Ele teve que usar “óculos” (uma lente de correção adicional) por um tempo, até que a peça defeituosa fosse substituída.
Em 2008, um defeito na Unidade de Comando/Formatadora de Dados Científicos (CU/SDF) levou a NASA a substituir completamente a Unidade de Comando de Instrumentos Científicos e Manipulação de Dados (SI C&DH) no ano seguinte, marcando a última manutenção local do telescópio antes do fim do programa dos shuttles em 2010.
Desde então, os defeitos só se acumularam.

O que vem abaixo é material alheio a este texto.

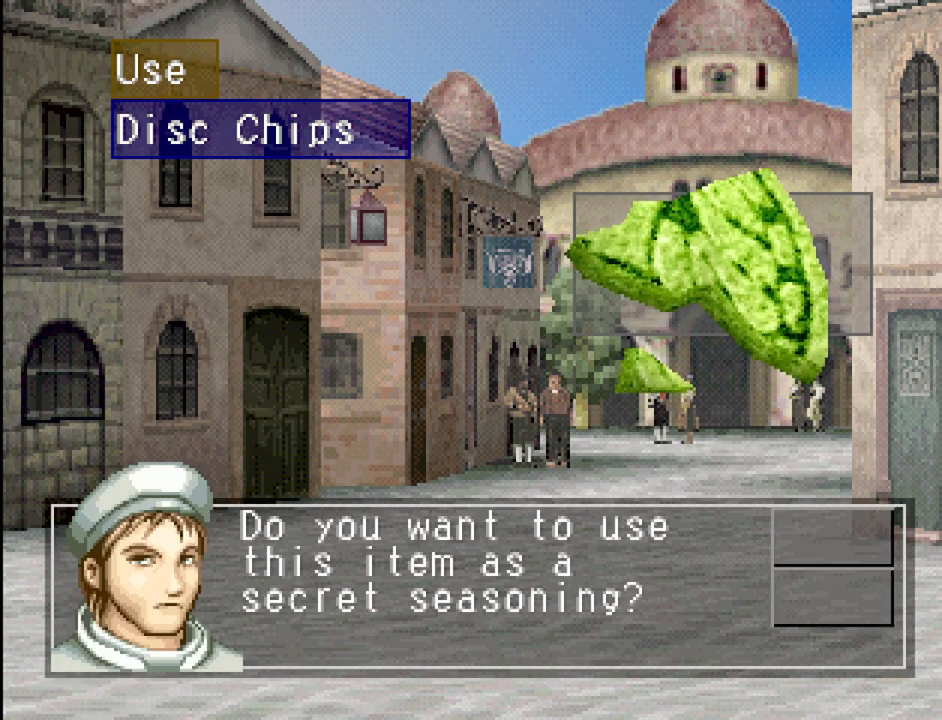
{"buttons": [], "events": []}
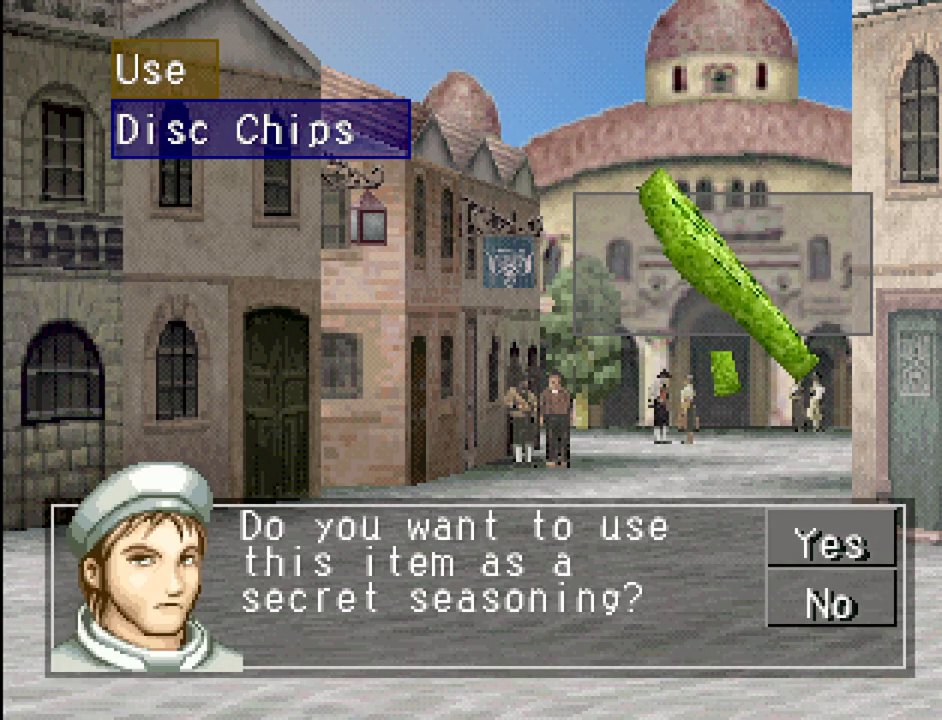
{"buttons": ["CROSS"], "events": [[433, "CROSS", "down"]]}
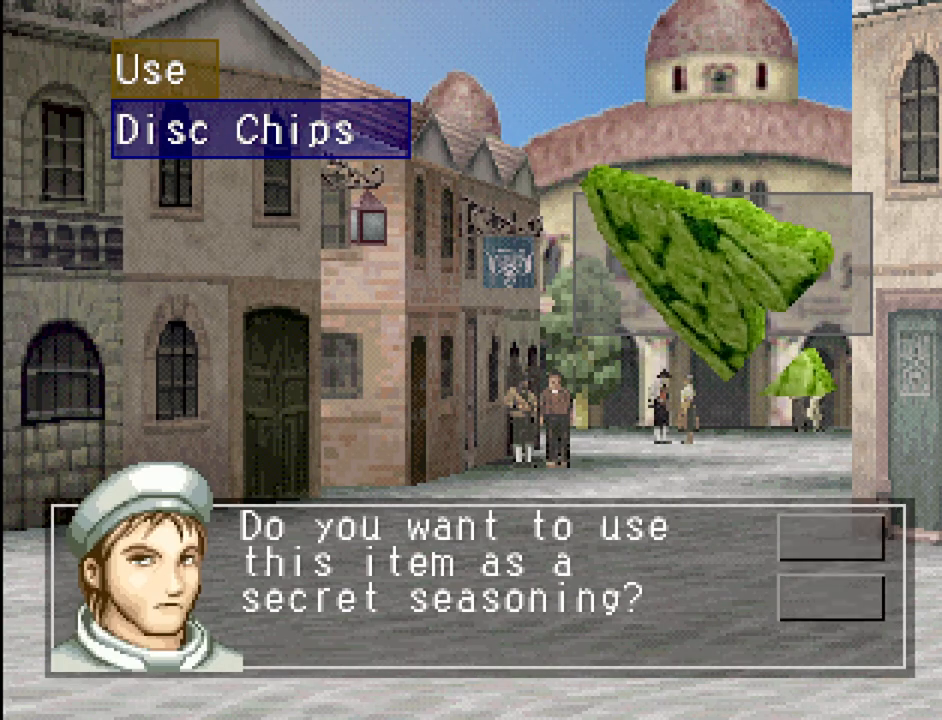
{"buttons": [], "events": [[117, "CROSS", "up"]]}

Em 2018, um bug no giroscópio foi corrigido com um reboot e uma série de manobras realizadas remotamente.
Em junho de 2021, a Unidade de Controle de Energia (PCU) do SI C&DH instalado em 2009 apresentou falhas, e tanto o computador principal quanto o backup, acionado pela primeira vez, não funcionaram.
O problema foi resolvido quando o segundo computador passou a usar sua própria PCU, ao invés da principal, que era a origem do bug.

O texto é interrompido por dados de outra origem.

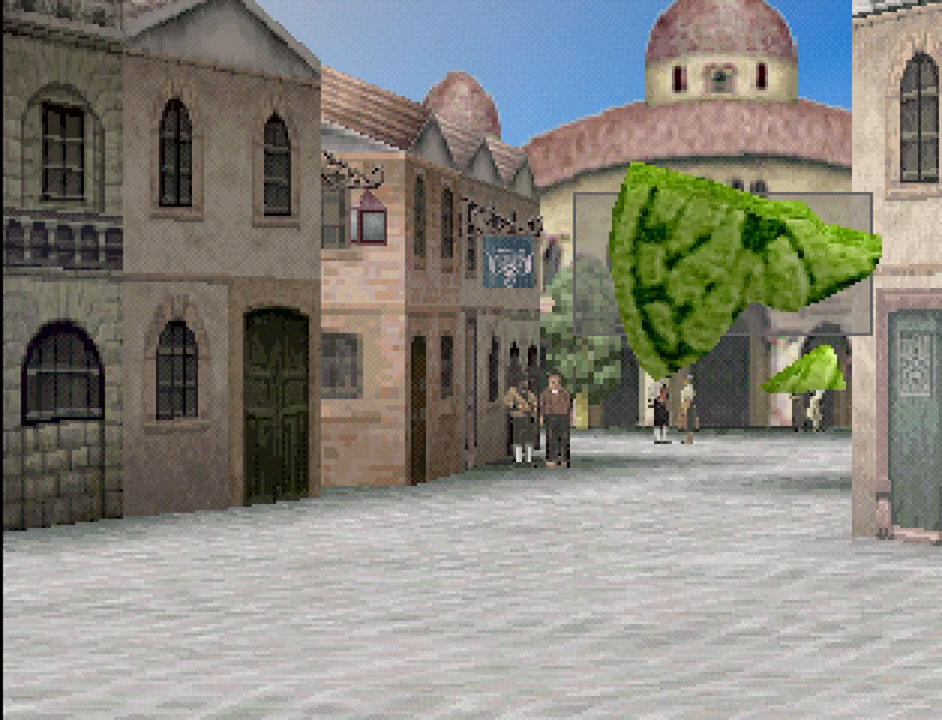
{"buttons": [], "events": []}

Em outubro do mesmo ano, uma série de falhas de sincronização forçou a NASA a desligar os instrumentos do Hubble temporariamente.
A NASA entende que, sem manutenção periódica, os bugs do Hubble se acumularão até uma falha crítica que deixará o telescópio inoperante. No entanto, ele pode não durar tanto: entre 2009 e 2022, sua órbita decaiu cerca de 32,18 km.
Com base na atividade solar e no arrasto atmosférico, a NASA estima que ele fará uma reentrada catastrófica na atmosfera terrestre entre 2028 e 2040.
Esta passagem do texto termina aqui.